3.11.20 ~ wind-ruffled feathers

There are 12 detected cases of COVID-19 in Connecticut now, and no doubt there are plenty more undetected cases. Our self-quarantine continues. A few days ago we drove down to the beach and encountered this solitary gull withstanding the wind. It was good to get some fresh air.

The days are passing slowly, hours filled with jigsaw puzzles, yoga, chores, cooking, watching movies, video-chatting with family. Anxiety comes and goes. Hoping we are doing our share of “flattening the curve.”

Flattening A Pandemic’s Curve: Why Staying Home Now Can Save Lives

portrait setting

9.1.19 ~ my gull friend at Eastern Point Beach, portrait setting

Last night we went down for our last supper from the concession stand at the beach. (Tonight will be the last night it is open but it is supposed to rain today so we won’t likely be going down there.) As we were waiting for our order my gull friend flew to the post nearest Tyler House to greet us. I took a few pictures and then was suddenly inspired to try out the portrait setting on my camera.
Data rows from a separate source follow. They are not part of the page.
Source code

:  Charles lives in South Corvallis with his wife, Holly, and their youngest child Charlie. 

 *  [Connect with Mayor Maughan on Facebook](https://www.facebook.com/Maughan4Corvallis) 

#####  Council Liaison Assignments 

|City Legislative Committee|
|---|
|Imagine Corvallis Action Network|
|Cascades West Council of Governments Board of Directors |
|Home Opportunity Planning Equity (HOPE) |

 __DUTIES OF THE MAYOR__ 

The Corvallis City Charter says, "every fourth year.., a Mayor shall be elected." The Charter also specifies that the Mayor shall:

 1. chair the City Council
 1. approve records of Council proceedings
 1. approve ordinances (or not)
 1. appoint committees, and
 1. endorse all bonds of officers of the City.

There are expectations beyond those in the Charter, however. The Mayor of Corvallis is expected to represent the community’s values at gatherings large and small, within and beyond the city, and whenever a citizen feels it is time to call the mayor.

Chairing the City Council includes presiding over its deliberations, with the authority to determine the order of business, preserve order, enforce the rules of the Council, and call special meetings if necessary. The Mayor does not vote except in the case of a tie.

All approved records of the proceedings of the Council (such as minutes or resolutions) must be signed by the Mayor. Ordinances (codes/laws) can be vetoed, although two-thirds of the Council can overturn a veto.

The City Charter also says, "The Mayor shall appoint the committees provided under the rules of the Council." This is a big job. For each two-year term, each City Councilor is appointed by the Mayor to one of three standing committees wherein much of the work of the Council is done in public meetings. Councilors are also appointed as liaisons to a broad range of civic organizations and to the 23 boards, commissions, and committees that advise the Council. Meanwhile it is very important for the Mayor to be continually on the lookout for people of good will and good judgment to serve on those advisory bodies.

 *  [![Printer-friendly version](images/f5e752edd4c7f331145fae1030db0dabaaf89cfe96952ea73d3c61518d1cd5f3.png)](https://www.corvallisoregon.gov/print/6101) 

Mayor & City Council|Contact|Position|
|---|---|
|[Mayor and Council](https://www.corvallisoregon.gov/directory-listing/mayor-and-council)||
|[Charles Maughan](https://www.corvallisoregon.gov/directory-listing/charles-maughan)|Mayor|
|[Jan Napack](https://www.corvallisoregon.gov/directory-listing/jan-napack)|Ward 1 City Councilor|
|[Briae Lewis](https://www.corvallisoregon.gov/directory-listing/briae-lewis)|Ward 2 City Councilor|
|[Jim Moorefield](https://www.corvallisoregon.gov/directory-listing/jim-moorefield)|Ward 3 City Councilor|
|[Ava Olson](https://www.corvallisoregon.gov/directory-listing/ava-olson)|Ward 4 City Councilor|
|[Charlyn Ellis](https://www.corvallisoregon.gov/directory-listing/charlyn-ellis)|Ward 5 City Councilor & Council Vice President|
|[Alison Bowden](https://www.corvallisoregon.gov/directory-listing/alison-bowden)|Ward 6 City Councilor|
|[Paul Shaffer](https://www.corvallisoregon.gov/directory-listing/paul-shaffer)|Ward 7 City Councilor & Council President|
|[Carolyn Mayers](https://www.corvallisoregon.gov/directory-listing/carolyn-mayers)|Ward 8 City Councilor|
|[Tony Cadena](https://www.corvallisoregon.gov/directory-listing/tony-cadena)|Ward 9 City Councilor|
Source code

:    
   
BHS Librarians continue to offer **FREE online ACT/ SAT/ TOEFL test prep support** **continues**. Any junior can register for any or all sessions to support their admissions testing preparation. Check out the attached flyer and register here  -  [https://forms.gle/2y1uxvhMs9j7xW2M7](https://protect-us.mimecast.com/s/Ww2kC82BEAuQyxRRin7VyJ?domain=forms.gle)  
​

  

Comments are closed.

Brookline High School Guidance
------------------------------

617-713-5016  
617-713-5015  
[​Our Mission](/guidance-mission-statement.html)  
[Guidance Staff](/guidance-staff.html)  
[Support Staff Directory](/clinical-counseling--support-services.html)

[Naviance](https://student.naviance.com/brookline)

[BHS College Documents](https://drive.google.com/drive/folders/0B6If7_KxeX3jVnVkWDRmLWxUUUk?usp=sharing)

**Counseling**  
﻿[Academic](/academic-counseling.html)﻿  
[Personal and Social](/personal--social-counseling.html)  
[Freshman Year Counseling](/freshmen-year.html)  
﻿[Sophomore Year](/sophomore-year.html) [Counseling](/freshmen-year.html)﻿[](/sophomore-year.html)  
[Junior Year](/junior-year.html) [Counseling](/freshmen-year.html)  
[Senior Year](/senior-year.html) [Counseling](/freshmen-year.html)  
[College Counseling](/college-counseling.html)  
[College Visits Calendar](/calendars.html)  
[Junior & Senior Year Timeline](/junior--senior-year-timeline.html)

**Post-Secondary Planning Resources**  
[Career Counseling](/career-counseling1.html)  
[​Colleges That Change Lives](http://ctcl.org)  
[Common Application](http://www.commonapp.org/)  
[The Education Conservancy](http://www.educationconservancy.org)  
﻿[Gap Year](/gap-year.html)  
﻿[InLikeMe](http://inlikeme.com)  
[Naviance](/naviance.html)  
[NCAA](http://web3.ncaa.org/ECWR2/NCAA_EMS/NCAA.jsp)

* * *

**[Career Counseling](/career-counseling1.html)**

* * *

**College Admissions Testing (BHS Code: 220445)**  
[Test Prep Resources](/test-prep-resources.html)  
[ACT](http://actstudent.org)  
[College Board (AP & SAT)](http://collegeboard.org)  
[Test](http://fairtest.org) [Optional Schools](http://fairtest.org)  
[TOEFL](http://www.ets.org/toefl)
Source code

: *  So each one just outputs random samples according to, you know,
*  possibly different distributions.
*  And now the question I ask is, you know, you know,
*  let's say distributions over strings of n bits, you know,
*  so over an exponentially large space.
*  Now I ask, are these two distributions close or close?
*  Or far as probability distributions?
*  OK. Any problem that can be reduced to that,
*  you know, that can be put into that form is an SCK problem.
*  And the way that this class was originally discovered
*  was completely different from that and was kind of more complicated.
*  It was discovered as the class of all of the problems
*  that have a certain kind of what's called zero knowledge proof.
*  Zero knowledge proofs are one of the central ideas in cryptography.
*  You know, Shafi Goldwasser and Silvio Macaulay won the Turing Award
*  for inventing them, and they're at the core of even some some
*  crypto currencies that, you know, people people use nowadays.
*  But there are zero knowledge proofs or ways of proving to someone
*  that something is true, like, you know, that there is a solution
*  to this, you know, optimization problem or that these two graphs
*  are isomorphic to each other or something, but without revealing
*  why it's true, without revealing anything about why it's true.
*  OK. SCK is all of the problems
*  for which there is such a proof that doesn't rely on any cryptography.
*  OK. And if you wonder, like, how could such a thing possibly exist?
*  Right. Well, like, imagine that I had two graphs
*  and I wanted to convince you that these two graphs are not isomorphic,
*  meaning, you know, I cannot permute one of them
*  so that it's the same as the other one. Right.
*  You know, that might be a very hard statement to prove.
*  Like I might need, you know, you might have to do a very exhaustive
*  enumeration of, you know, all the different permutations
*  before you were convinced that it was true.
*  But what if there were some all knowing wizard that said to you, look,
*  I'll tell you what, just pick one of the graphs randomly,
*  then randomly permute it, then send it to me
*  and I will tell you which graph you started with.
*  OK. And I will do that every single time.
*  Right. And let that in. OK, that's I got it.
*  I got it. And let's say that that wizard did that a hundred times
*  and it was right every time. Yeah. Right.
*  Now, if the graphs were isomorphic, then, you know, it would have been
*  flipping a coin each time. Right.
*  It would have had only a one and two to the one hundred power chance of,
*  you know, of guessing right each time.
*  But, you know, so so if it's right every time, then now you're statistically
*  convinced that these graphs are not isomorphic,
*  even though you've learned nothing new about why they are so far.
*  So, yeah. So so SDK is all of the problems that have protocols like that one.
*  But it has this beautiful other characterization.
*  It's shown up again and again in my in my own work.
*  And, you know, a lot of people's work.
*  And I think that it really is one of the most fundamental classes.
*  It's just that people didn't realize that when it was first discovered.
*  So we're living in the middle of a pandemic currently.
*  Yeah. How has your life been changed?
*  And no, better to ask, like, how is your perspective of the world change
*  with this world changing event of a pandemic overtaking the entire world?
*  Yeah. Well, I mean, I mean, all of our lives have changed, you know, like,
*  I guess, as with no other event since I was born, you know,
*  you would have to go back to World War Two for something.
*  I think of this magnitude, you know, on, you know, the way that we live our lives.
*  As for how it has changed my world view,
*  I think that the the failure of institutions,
The gull was happy to keep posing.

9.1.19 ~ portrait setting
9.1.19 ~ portrait setting
9.1.19 ~ this is where he was standing for his portraits

When some people approached by land and a noisy little motorboat came close to shore, he took off and didn’t come back while we were eating on our bench. But I was grateful for the short visit we had.

9.1.19 ~ a young ring-billed gull who watched us eat our supper
9.1.19 ~ so long, summertime

I expect we will bring our own food down to the beach on warm autumn days, but I have to say, this was the first summer I’ve actually enjoyed in a very long time.

a cast of characters

8.16.19 ~ Eastern Point Beach
This is probably a laughing gull somewhere on the road to adulthood.
It takes them 2-3 years to gain adult plumage.
He kept a close eye on us, staring intently as we ate our supper.
This young ring-billed gull decided to attract our attention with all sorts of antics right in front of our bench.
His long call was not very long or very loud, thankfully.
They grey freckles on his head are fetching.
Showing off some fancy footwork.
This guy kept his distance as he was performing
the amazing “feet” of standing on one leg.
He stayed like that the whole time we were eating.
Look to the right…
Head down…
Keeping his gaze forward…
Now to the left. Perhaps he was doing some gull yoga.

There were no herring gulls there that evening, not even my friend with the mangled leg. But we were well entertained by these visitors.